University of Missouri researchers are exploring how explainable artificial intelligence can help detect how people develop cybersickness in augmented and virtual reality.
Exposure to an augmented reality (AR) or virtual reality (VR) environment can cause people to experience cybersickness — a special type of motion sickness with symptoms ranging from dizziness to nausea — and existing research to mitigate the severity of the symptoms often relies upon a one-size-fits-all approach. However, Khaza Anuarul Hoque, an assistant professor in the Department of Electrical Engineering and Computer Science at the University of Missouri, and a team of researchers are working to develop a personalized approach to identifying cybersickness by focusing on the root causes, which can be different for every person.
“Cybersickness is not generic. For instance, one simulation could trigger cybersickness in me while the same simulation may not cause cybersickness for someone else,” said Hoque, who also directs the Dependable Cyber-Physical Systems Laboratory at MU. “One of the problems people typically face when wearing virtual reality or augmented reality headsets is the user experience can get bad after some time, including symptoms of nausea and vomiting, especially if the user is immersed in a virtual environment where a lot of motion is involved. It can depend on many factors, including a person’s gender, age and experience.”
Hoque said he wanted to concentrate on a novel angle using explainable AI since it has the potential to transform the AR and VR industry.
“Explainable AI is a great tool to help with this because typically machine learning or deep learning algorithms can tell you what the prediction and the decision may be, whereas explainable AI can also tell the user how and why the AI made the decision,” Hoque said. “So, instead of imposing a static mitigation technique for all users, it will be more effective if we know why a particular person is developing cybersickness and give that person the right mitigation that they need. Explainable AI can help us do that without hindering the user experience.”
In addition to watching his own students experience cybersickness, Hoque noticed academic and industry approaches for identifying cybersickness over the past five to seven years often focused on data-driven techniques such as machine learning (ML) and deep learning (DL).
“Such approaches are often ‘black box,’ and thus, they lack explainability,” Hoque said. “I also realized that the explainability of the DL cybersickness models can significantly improve the model’s understanding and provide insight into why and how these AI models arrived at a specific decision. Furthermore, by identifying and understanding what types of important features could lead to cybersickness, we can help designers develop more effective cybersickness detection models.”

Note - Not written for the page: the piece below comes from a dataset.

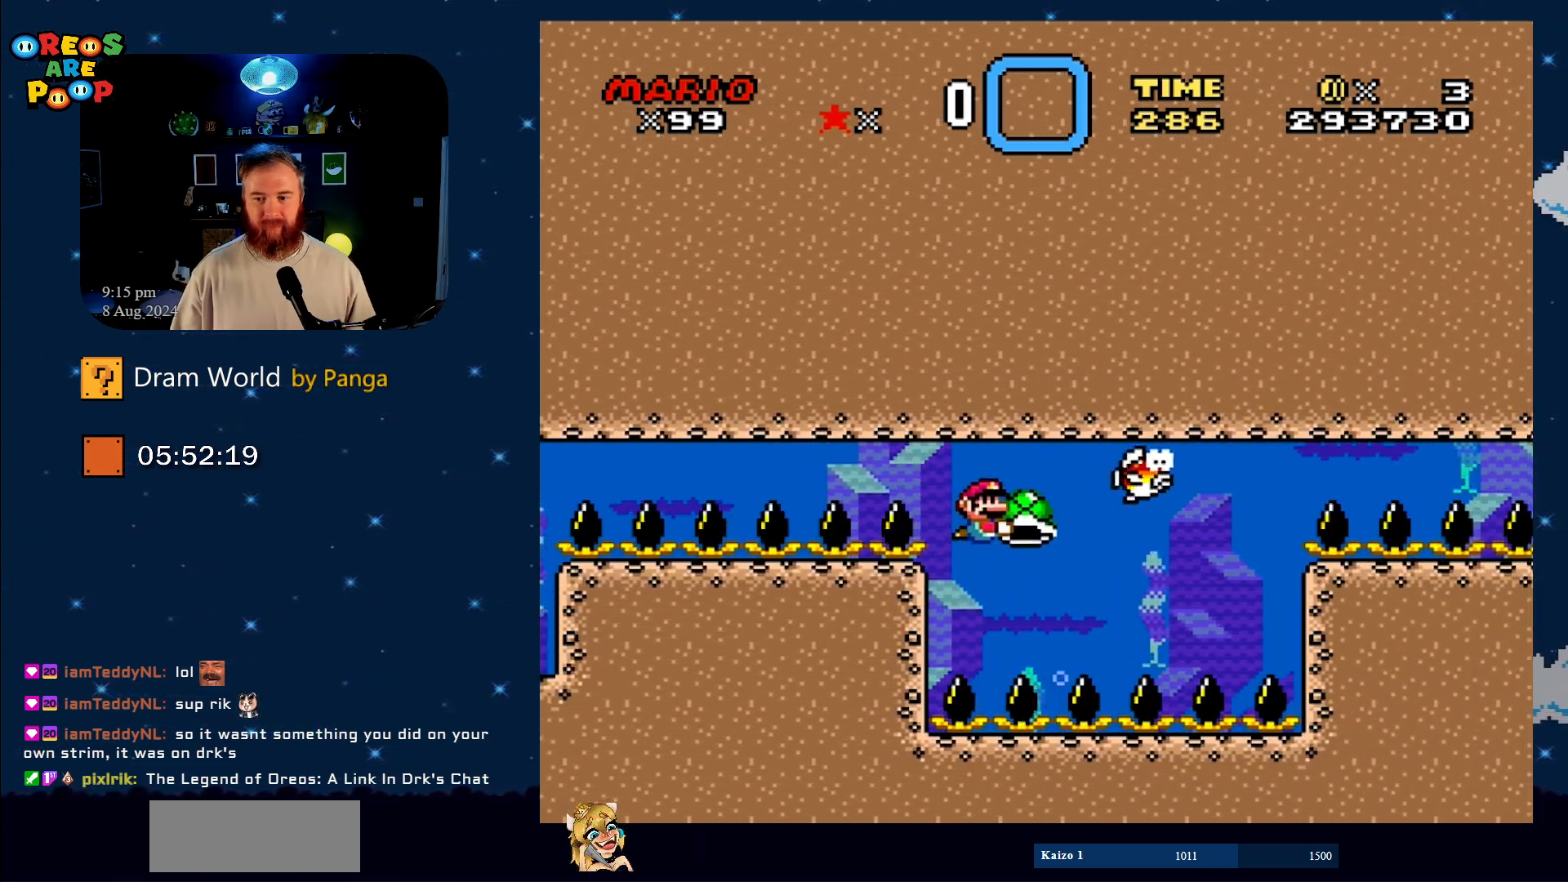
{"buttons": ["Y"], "events": [[150, "DPAD_DOWN", "up"], [234, "DPAD_RIGHT", "up"]]}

Hoque said explainable AI can also help software developers identify the most important features needed to optimize the model for teaching the AI how to identify someone experiencing cybersickness. This is especially important for users wearing stand-alone VR headsets.
This research was recently presented at the top three conferences for AR/VR research:
- “LiteVR: Interpretable and Lightweight Cybersickness Detection using Explainable AI” was presented at the IEEE Virtual Reality Conference on March 25-29, 2023.
- “VR-LENS: Super Learning-based Cybersickness Detection and Explainable AI-Guided Deployment in Virtual Reality” was presented at the ACM Conference on Intelligent User Interfaces on March 27-31, 2023.
- “TruVR: Trustworthy Cybersickness Detection using Explainable Machine Learning” was presented at the International Symposium on Mixed and Augmented Reality (ISMAR) Conference on October 17-21, 2022.